Breakbeat Technology

AWS EC2 T2 Instances Demystified: Don’t Learn The Hard Way

Summary

In my time as a freelancer I’ve come across a number of clients using T2 instances for their infrastructure requirements.

In my experience, these instances often seem to be chosen based largely on their low price compared to other instance types and are often poorly understood.

While T2 instances can offer great value, they come with a number of advantages and disadvantages that must be considered (and understood) before choosing them for your infrastructure.

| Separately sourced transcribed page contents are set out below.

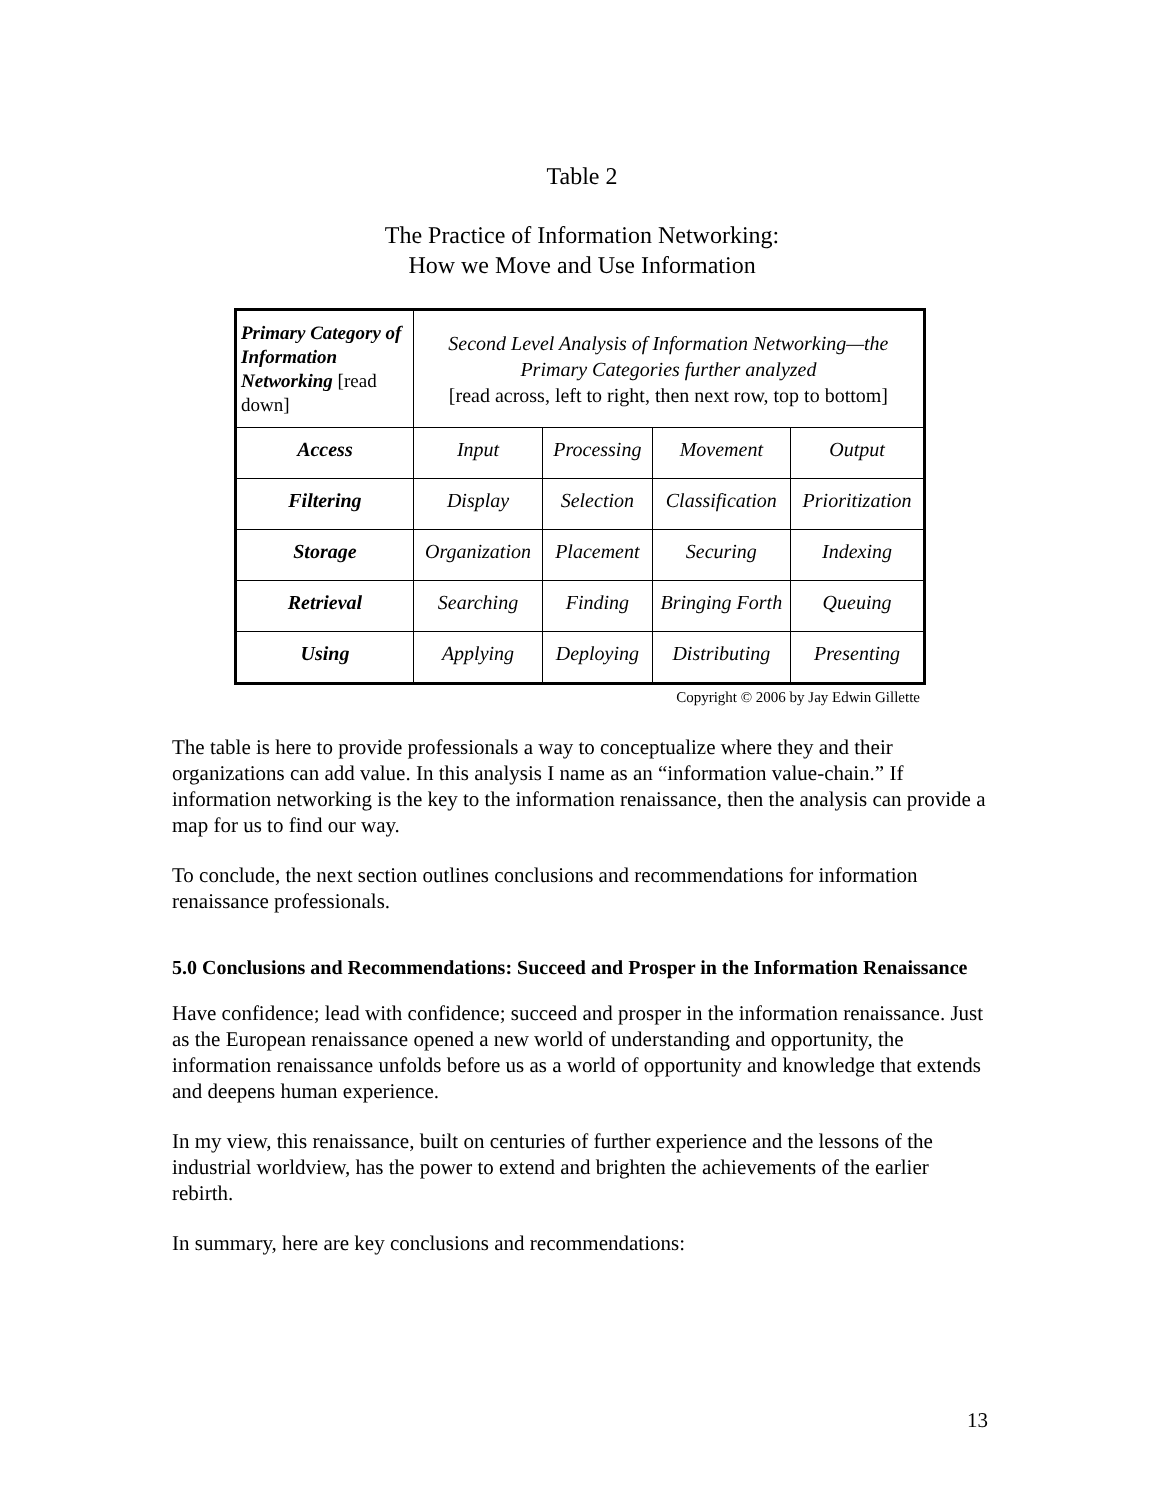Table 2
The Practice of Information Networking:
How we Move and Use Information
| Primary Category of Information Networking [read down] | Second Level Analysis of Information Networking—the Primary Categories further analyzed [read across, left to right, then next row, top to bottom] | | | |
| Access | Input | Processing | Movement | Output |
| Filtering | Display | Selection | Classification | Prioritization |
| Storage | Organization | Placement | Securing | Indexing |
| Retrieval | Searching | Finding | Bringing Forth | Queuing |
| Using | Applying | Deploying | Distributing | Presenting |
Copyright © 2006 by Jay Edwin Gillette
The table is here to provide professionals a way to conceptualize where they and their organizations can add value. In this analysis I name as an “information value-chain.” If information networking is the key to the information renaissance, then the analysis can provide a map for us to find our way.
To conclude, the next section outlines conclusions and recommendations for information renaissance professionals.
5.0 Conclusions and Recommendations: Succeed and Prosper in the Information Renaissance
Have confidence; lead with confidence; succeed and prosper in the information renaissance. Just as the European renaissance opened a new world of understanding and opportunity, the information renaissance unfolds before us as a world of opportunity and knowledge that extends and deepens human experience.
In my view, this renaissance, built on centuries of further experience and the lessons of the industrial worldview, has the power to extend and brighten the achievements of the earlier rebirth.
In summary, here are key conclusions and recommendations:
13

Let’s examine what T2 instances are.

What Are T2 Instances?

EC2 T2 instances are CPU “burstable” virtual machine instances offered by AWS. This is opposed to the other types of instances which provide a fixed level of CPU performance.

These instances offer baseline CPU performance along with CPU Credits that can be used to “burst” above this baseline performance when required.

The baseline CPU performance, maximum amount of CPU credits that can be earned, and the rate at which these CPU credits are earned are all based on the size of the T2 instance in question.

In the following sections, we’ll use a t2.micro as an example of these important concepts

What is a CPU Credit?

A (single) CPU credit allows 1 vCPU to operate at 100% usage for 1 minute.

It’s important to remember this for some of the math in the following sections

When are CPU Credits Used?

Anytime your instance uses any amount of CPU, for any reason, CPU credits will be used.

Yes, this means even if the CPU usage is below the baseline performance rate, you will use CPU credits.

To understand this (Already confusing subject), let’s look at how AWS calculates the use and earning of CPU credits.

How is CPU Credit usage calculated?

Remember from above that a single CPU Credit allows 1 vCPU to run at 100% usage for one minute.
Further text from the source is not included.